The Nottingham department of primary care is famous for producing risk scoring instruments based on UK data. General practitioners in the UK are famous for not using them, and for leaving general practice in droves because they can no longer cope with the number of tasks they have been set. Here is a lovely new QBleed score from Julia Hippisley-Cox and Carol Coupland to predict the risk of upper GI bleeds and intracranial haemorrhages in people taking anticoagulants. But how do we actually get GPs to share decision making with patients using this score? Only by embedding it in one keystroke decision aids that pop up with each prescription. And perhaps, alas, not even then, if the surgery is running 45 minutes late.

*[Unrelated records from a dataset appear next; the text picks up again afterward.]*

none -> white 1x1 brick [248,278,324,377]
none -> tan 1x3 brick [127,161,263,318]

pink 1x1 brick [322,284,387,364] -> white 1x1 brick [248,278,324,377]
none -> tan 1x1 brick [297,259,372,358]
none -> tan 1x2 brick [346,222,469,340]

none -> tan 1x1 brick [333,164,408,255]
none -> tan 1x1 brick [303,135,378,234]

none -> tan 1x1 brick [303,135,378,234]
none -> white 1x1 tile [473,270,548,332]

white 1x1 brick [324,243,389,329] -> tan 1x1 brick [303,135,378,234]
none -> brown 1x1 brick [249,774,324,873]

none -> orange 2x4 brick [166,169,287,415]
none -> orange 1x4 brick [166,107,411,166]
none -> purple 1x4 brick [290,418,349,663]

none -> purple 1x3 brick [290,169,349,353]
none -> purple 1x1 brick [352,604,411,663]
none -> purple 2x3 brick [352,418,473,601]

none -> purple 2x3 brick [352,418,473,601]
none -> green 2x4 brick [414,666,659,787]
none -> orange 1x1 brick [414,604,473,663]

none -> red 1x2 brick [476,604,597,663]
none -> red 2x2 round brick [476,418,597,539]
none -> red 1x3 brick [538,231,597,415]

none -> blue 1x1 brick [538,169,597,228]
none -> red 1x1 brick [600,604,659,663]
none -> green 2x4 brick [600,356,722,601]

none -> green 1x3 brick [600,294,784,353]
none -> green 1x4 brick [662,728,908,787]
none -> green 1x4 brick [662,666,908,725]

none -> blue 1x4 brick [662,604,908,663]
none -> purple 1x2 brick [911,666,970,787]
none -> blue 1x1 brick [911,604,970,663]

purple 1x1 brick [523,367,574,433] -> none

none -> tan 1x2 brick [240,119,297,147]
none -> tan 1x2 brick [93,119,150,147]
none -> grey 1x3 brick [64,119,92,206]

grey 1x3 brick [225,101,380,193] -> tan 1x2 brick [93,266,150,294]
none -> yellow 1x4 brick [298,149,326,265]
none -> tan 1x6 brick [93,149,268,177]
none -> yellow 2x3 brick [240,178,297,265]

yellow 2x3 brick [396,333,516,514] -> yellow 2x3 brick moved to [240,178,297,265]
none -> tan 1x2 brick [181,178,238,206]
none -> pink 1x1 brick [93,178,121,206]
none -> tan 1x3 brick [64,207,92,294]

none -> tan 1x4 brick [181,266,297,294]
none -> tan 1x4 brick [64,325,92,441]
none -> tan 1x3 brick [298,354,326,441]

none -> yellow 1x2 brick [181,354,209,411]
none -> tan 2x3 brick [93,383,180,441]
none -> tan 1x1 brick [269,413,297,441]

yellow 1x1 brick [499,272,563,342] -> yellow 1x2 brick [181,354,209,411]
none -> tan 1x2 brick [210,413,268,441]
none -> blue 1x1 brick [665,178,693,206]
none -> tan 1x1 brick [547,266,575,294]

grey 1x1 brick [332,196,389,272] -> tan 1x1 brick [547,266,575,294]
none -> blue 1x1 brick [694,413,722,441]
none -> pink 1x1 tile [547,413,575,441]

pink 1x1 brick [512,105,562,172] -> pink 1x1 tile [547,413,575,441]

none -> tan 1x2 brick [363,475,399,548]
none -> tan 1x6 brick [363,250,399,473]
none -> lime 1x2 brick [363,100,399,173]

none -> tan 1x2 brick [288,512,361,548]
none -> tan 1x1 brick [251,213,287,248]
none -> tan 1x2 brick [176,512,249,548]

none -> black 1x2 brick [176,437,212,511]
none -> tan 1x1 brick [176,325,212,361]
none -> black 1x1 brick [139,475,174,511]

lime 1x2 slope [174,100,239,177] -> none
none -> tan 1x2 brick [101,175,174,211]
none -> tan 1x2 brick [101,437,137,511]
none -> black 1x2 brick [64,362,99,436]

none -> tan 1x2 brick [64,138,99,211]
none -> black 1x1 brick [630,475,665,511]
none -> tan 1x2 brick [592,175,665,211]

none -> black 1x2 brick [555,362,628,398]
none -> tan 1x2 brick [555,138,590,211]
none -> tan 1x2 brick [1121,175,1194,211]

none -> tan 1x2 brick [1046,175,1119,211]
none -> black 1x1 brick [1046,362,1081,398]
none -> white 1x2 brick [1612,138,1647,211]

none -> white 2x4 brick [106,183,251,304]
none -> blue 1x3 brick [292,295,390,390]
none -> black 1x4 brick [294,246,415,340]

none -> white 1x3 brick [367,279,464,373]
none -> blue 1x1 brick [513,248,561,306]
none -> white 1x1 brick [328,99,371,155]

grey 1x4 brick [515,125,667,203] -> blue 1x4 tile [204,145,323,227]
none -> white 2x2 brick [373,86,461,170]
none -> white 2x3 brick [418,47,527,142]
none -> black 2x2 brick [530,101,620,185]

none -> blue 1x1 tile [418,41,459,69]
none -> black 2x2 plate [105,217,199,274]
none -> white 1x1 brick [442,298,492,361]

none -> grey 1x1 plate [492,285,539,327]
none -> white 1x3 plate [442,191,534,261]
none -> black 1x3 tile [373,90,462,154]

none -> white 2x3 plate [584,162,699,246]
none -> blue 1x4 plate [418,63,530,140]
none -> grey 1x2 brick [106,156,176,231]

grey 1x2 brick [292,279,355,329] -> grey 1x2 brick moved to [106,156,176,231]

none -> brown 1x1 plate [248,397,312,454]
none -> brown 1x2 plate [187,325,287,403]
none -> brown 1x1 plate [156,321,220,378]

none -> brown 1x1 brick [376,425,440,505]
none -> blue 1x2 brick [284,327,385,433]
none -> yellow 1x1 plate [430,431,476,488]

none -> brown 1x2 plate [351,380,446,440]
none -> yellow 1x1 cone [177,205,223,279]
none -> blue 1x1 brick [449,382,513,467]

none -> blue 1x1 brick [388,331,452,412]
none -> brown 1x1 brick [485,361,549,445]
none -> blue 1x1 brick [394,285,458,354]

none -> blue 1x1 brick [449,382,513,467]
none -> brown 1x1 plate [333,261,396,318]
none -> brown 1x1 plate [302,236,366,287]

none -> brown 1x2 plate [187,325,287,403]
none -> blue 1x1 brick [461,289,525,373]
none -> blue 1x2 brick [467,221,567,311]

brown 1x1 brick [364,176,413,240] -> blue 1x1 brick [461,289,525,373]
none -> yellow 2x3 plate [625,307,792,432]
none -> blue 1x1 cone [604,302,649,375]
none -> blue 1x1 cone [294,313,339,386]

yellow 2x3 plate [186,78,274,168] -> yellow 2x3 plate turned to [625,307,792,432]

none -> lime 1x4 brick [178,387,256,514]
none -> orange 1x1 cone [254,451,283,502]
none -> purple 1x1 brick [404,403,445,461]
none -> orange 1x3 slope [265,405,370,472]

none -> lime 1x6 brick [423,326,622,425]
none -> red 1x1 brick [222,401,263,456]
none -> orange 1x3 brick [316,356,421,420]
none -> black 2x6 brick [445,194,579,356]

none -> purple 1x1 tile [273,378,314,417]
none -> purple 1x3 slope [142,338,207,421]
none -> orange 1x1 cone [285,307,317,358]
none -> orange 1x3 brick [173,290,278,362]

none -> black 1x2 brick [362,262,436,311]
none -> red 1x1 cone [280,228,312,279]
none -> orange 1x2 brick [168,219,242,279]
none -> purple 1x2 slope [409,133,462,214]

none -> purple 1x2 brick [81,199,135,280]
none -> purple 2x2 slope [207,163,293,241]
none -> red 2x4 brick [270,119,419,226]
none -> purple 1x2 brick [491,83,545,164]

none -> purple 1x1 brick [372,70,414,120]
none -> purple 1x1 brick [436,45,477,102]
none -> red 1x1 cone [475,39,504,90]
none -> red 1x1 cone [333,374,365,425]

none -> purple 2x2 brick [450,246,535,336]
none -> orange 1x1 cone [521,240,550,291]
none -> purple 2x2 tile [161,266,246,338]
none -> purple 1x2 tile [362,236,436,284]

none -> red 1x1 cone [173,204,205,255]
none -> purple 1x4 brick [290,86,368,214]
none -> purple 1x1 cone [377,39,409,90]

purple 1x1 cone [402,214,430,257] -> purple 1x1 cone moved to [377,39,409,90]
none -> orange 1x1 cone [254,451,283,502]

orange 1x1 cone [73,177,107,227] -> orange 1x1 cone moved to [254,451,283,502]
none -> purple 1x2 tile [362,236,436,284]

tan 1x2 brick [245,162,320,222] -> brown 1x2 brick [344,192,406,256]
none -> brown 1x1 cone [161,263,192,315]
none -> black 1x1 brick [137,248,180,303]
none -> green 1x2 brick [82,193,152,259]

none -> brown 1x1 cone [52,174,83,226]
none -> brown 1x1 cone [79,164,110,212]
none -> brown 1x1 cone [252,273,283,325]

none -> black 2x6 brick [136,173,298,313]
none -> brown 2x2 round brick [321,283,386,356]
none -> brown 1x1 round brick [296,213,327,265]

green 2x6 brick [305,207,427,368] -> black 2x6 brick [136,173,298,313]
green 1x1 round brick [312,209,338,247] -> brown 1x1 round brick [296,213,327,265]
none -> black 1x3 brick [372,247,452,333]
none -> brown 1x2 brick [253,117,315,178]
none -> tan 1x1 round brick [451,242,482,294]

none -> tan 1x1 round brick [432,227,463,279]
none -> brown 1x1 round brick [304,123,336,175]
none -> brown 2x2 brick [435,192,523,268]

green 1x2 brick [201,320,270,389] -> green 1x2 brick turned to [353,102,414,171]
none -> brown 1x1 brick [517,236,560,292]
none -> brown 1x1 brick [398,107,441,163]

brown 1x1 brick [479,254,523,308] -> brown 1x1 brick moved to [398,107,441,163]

The Clinical Review this week is about the management of spasticity in adults. It deserves to be read widely, but it will not be. It is too long. It is behind a paywall. Where would a review like this do most good? Why, in Wikipedia of course. Then it would come up top if you did a Google search on “spasticity.” Patients, carers, and health professionals would all read from the same reliable source. But it can’t happen because there is no system for making authoritative, up to date clinical reviews freely available to those who most need them. Somebody needs to do something about this. James Heilman and I want to hear from you. Emails: jmh649@gmail.com and
edgar.lehman@btinternet.com

Plant of the Week: Ceratostigma willmottianum

Almost by accident, we have created a section of front garden dominated by lovely blues in August. This little shrub has abundant little flowers of the sharpest, brightest, cleanest blue imaginable. It consists of a bundle of sticks, which come to life at the end of the growing season, and it gives pleasure for several weeks.

As its flowers go over, its leaves turn a startling red. Once they drop off in November, cut the whole thing to the ground.